Records >>
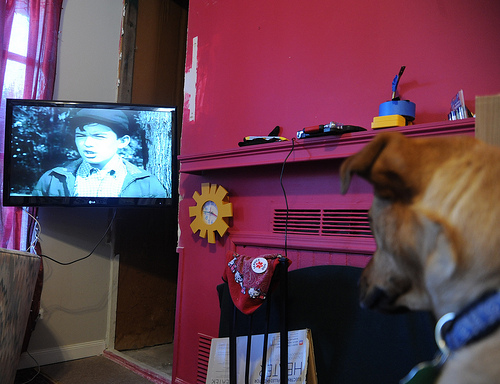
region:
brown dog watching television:
[331, 120, 497, 382]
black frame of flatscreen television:
[1, 95, 176, 208]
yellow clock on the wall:
[182, 176, 240, 246]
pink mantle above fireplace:
[177, 115, 477, 179]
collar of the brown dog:
[428, 280, 498, 353]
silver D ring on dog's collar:
[431, 315, 454, 349]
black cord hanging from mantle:
[268, 143, 299, 316]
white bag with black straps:
[205, 260, 314, 382]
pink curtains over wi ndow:
[1, 0, 53, 247]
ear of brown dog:
[340, 127, 415, 195]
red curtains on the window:
[16, 14, 56, 85]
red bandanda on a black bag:
[209, 250, 291, 318]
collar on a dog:
[419, 300, 499, 362]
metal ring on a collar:
[430, 308, 467, 365]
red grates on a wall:
[265, 193, 371, 245]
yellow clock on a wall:
[188, 183, 234, 251]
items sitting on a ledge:
[235, 119, 367, 147]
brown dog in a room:
[329, 126, 498, 383]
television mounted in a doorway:
[8, 87, 177, 215]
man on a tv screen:
[41, 113, 150, 181]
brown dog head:
[324, 131, 499, 321]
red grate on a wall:
[262, 196, 390, 260]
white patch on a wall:
[176, 32, 219, 144]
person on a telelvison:
[56, 111, 155, 193]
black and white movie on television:
[13, 106, 172, 204]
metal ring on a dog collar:
[429, 308, 467, 356]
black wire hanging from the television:
[23, 226, 123, 286]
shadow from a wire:
[37, 285, 112, 322]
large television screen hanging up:
[5, 102, 179, 211]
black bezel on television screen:
[0, 98, 175, 108]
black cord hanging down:
[50, 211, 127, 271]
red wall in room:
[209, 0, 386, 91]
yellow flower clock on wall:
[187, 180, 229, 245]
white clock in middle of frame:
[197, 200, 219, 226]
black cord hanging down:
[267, 140, 305, 223]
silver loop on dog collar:
[417, 311, 462, 366]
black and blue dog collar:
[429, 292, 496, 354]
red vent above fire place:
[260, 200, 367, 234]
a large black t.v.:
[4, 96, 182, 211]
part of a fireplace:
[224, 235, 439, 382]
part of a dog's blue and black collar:
[418, 288, 498, 359]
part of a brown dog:
[335, 125, 492, 382]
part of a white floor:
[117, 338, 172, 373]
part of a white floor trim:
[15, 335, 106, 367]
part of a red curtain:
[0, 1, 57, 256]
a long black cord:
[270, 138, 298, 344]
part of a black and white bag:
[206, 324, 321, 381]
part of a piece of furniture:
[0, 242, 41, 382]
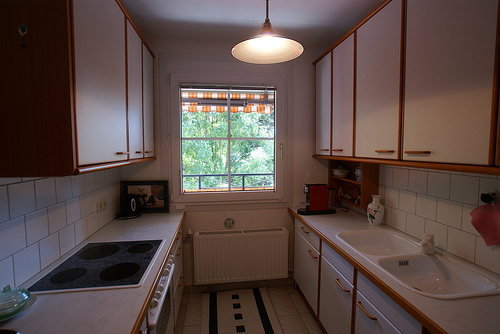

Aim >>
Copy the records word for word, from the start of the records through the line that holds "[176, 32, 219, 144]", both ends included. Leave the pictures out of your copy.

Task output >>
region:
brown dog watching television:
[331, 120, 497, 382]
black frame of flatscreen television:
[1, 95, 176, 208]
yellow clock on the wall:
[182, 176, 240, 246]
pink mantle above fireplace:
[177, 115, 477, 179]
collar of the brown dog:
[428, 280, 498, 353]
silver D ring on dog's collar:
[431, 315, 454, 349]
black cord hanging from mantle:
[268, 143, 299, 316]
white bag with black straps:
[205, 260, 314, 382]
pink curtains over wi ndow:
[1, 0, 53, 247]
ear of brown dog:
[340, 127, 415, 195]
red curtains on the window:
[16, 14, 56, 85]
red bandanda on a black bag:
[209, 250, 291, 318]
collar on a dog:
[419, 300, 499, 362]
metal ring on a collar:
[430, 308, 467, 365]
red grates on a wall:
[265, 193, 371, 245]
yellow clock on a wall:
[188, 183, 234, 251]
items sitting on a ledge:
[235, 119, 367, 147]
brown dog in a room:
[329, 126, 498, 383]
television mounted in a doorway:
[8, 87, 177, 215]
man on a tv screen:
[41, 113, 150, 181]
brown dog head:
[324, 131, 499, 321]
red grate on a wall:
[262, 196, 390, 260]
white patch on a wall:
[176, 32, 219, 144]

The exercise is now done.